The aim is to deliver a toxic payload to cancer cells, while leaving healthy cells unaffected.

The results discussed at ASCO were from one cohort of the EV-201 trial, where patients had been treated with platinum chemo and PD-1/PD-L1 checkpoint inhibitor.

Results at this stage show a 44% response rate and a complete response of 12% and 7.6 months median duration of response.

These latest data show a median progression-free survival of 5.8 months, and a median overall survival of 11.7 months.

Responses were observed across all subgroups and were irrespective of response to PD-1/L1.

Daniel Petrylak, study author presenting the results, a professor of urology at Yale, said the results were strong enough to support an accelerated approval.

He noted that there were some side effects, the most common being a rash, adding that they were all reversible.

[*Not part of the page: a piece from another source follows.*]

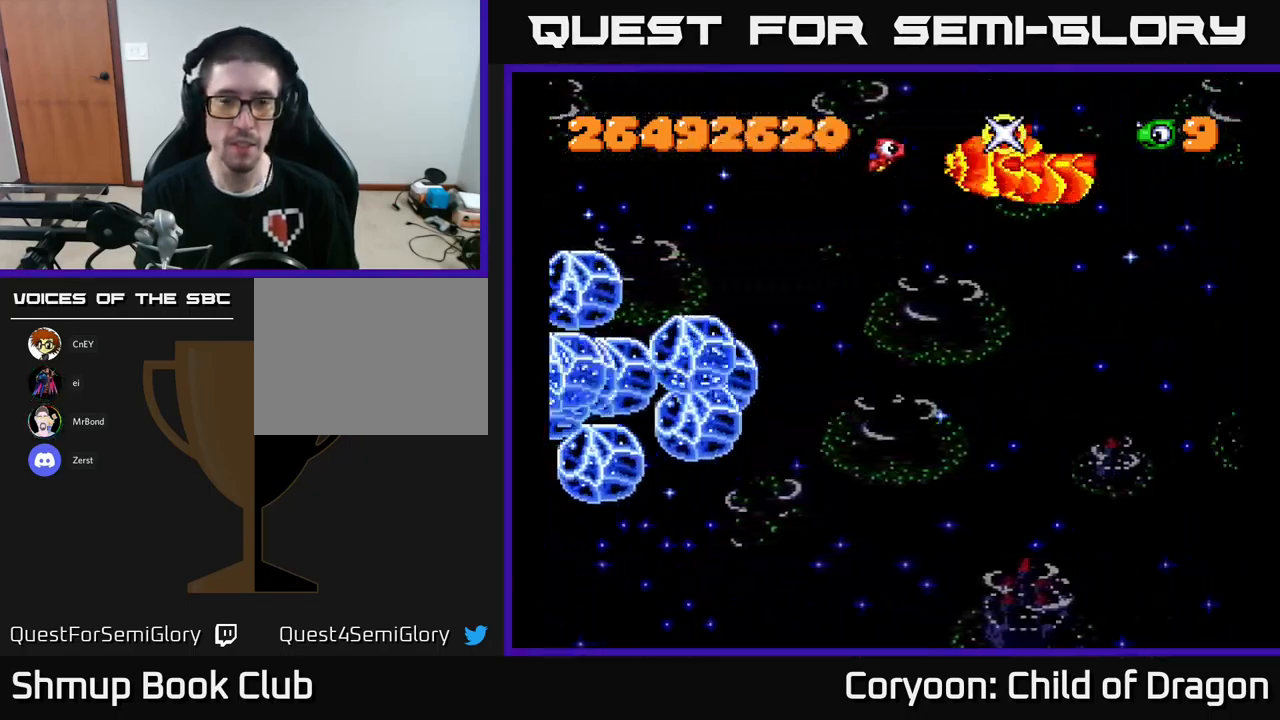
{"buttons": ["DPAD_DOWN", "DPAD_RIGHT"], "left_stick": "center", "events": [[83, "X", "down"], [250, "DPAD_DOWN", "down"], [500, "X", "up"]]}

This would involve the FDA granting a conditional licence that would be confirmed by a larger phase 3 study,  EV-301, which is ongoing.

Concluding, Petrylak said enfortumab vedotin “has the potential to become a new standard of care in patients who have progressed after platinum and PD/L1 inhibitors”, a view that was also backed by ASCO’s panel of experts at a press briefing.

The FDA has already earmarked enfortumab vedotin as a Breakthrough Therapy, clearing the way for a potential fast six-month review after a filing slated for later this year.